* TEKS BACAAN *
◆ ◆ ◆ ◆ ◆ ◆ ◆

Literasi Media dan Kabar Bohong yang Beredar Cepat

Kompas.com - 21/08/2018, 11:32 WIB
Heru Margianto,
Amir Sodikin

Tim Redaksi

Faktanya, ternyata banyak orang di dunia mengalami kesulitan untuk mengidentifikasi apakah informasi yang mereka terima adalah informasi benar atau bohong. 

Penelitian yang dilakukan Edelman Trust pada 2018 mendapatkan, 59 persen responden mengalami kebingungan ini. Survei dilakukan terhadap 1.000 orang responden di 28 negara. 

Sebanyak 63 responden mengaku tidak tahu praktik jurnalisme yang baik itu seperti apa. Mereka bahkan tidak bisa membedakan antara platform (Google dan Facebook) dan media sebagai organisasi berita. 

Bagi mereka, yang disebut media adalah semua yang mereka temukan di internet: Google, Facebook, situs-situs di internet non-media mainstream termasuk di dalamnya. Hanya 49 persen yang mendefinisikan media terkait dengan jurnalisme.

Meski begitu, masyarakat di 21 negara mengaku mereka lebih mempercayai jurnalisme daripada platform. Hanya masyarakat di Brazil, Malaysia, Mexico, dan Turki, lebih percaya pada informasi yang mereka dapatkan di platform daripada kerja-kerja jurnalistik yang dilakukan media tradisional arus utama.  

Literasi digital

Literasi digital adalah satu hal yang mengemuka dalam diskusi. Literasi dipahami sebagai kemampuan individu untuk bersikap kritis terhadap informasi yang ia terima.

◆ ◆ ◆ ◆ ◆ ◆ ◆

* KUMPULAN DATA *

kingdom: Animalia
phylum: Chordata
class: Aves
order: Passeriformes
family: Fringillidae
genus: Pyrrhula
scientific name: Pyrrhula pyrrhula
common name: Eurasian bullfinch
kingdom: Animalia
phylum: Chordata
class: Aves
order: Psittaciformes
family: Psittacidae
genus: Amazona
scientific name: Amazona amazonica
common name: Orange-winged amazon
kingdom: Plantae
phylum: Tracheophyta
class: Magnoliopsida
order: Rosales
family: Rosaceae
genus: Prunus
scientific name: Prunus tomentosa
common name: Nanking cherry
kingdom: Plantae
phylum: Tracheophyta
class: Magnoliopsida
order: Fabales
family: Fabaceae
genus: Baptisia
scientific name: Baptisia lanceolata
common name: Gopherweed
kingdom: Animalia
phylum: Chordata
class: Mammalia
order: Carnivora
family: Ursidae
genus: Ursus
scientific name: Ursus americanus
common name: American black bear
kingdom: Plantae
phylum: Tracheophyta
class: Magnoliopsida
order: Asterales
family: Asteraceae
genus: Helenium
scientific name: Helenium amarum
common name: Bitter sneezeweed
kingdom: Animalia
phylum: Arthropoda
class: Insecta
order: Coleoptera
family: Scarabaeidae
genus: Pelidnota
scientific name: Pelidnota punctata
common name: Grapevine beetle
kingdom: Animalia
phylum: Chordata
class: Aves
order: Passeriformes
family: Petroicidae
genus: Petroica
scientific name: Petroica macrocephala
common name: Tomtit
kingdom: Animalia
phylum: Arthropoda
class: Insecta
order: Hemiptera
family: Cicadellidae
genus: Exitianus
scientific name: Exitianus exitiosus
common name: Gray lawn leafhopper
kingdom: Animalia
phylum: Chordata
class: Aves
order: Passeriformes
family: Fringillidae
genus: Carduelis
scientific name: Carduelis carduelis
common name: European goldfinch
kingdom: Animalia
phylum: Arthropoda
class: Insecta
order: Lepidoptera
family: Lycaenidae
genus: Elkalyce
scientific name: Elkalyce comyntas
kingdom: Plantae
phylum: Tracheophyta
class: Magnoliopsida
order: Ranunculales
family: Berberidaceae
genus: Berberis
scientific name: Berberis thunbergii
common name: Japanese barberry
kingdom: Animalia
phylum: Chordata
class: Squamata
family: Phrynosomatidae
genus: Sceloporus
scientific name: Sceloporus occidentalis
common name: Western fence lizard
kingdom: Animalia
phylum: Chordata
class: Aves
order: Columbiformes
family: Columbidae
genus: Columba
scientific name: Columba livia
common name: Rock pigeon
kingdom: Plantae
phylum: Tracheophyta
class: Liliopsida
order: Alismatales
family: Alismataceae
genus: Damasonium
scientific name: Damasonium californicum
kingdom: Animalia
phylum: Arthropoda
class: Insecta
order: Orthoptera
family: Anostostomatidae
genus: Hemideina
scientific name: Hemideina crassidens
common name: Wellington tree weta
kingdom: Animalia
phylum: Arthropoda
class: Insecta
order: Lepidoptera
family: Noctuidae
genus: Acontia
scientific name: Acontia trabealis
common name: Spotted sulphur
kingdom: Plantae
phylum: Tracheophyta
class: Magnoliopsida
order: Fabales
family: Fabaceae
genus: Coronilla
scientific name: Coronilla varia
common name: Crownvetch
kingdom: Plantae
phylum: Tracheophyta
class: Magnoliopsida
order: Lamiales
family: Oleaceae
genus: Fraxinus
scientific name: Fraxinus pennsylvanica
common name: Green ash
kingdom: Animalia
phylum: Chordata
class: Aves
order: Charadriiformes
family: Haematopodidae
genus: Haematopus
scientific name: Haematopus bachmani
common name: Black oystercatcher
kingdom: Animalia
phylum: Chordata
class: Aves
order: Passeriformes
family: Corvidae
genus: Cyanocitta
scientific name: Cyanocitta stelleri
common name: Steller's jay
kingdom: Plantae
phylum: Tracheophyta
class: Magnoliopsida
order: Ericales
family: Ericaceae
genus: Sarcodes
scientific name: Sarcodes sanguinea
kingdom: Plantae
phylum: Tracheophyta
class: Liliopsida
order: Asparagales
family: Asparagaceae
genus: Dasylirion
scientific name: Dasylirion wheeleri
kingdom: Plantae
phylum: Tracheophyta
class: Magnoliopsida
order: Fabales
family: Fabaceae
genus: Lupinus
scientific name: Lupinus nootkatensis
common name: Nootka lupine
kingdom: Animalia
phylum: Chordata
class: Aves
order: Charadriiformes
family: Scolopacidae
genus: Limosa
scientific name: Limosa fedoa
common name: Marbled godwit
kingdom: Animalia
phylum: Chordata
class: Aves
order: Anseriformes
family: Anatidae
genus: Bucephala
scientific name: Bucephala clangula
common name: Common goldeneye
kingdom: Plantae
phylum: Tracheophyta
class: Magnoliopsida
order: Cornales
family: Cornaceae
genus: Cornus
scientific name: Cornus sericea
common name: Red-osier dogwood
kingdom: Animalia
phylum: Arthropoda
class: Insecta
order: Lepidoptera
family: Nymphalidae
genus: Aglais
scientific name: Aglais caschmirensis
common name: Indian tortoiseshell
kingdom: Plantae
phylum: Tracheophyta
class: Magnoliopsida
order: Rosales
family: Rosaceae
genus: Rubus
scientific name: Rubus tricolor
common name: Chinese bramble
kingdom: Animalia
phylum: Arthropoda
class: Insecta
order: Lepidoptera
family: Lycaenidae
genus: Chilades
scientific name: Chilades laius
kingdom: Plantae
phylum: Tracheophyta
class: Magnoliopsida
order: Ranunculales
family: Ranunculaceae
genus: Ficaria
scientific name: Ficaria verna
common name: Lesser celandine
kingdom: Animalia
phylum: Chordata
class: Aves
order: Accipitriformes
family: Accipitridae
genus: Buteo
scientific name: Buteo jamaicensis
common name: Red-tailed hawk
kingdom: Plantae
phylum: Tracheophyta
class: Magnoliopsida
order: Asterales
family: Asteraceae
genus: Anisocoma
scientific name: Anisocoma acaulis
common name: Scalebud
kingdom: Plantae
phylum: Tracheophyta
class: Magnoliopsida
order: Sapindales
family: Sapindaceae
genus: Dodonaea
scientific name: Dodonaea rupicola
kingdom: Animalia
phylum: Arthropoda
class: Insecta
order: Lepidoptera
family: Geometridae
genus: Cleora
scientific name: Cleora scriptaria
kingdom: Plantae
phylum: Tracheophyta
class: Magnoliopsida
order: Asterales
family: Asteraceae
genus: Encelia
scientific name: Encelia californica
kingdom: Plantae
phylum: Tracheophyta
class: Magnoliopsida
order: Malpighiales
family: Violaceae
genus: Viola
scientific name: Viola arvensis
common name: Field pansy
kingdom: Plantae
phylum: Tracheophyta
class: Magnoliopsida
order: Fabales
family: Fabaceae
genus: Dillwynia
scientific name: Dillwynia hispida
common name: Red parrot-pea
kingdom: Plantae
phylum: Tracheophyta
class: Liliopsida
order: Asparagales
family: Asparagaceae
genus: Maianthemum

◆ ◆ ◆ ◆ ◆ ◆ ◆

* LATIHAN TERTULIS *
Tuliskan kembali tanpa perubahan bagian teks tentang literasi media dari "Tim Redaksi" sampai "sebagai organisasi berita.". Baris-baris di atas tidak diperlukan untuk latihan ini.

* JAWABAN LATIHAN *
Tim Redaksi

Faktanya, ternyata banyak orang di dunia mengalami kesulitan untuk mengidentifikasi apakah informasi yang mereka terima adalah informasi benar atau bohong. 

Penelitian yang dilakukan Edelman Trust pada 2018 mendapatkan, 59 persen responden mengalami kebingungan ini. Survei dilakukan terhadap 1.000 orang responden di 28 negara. 

Sebanyak 63 responden mengaku tidak tahu praktik jurnalisme yang baik itu seperti apa. Mereka bahkan tidak bisa membedakan antara platform (Google dan Facebook) dan media sebagai organisasi berita.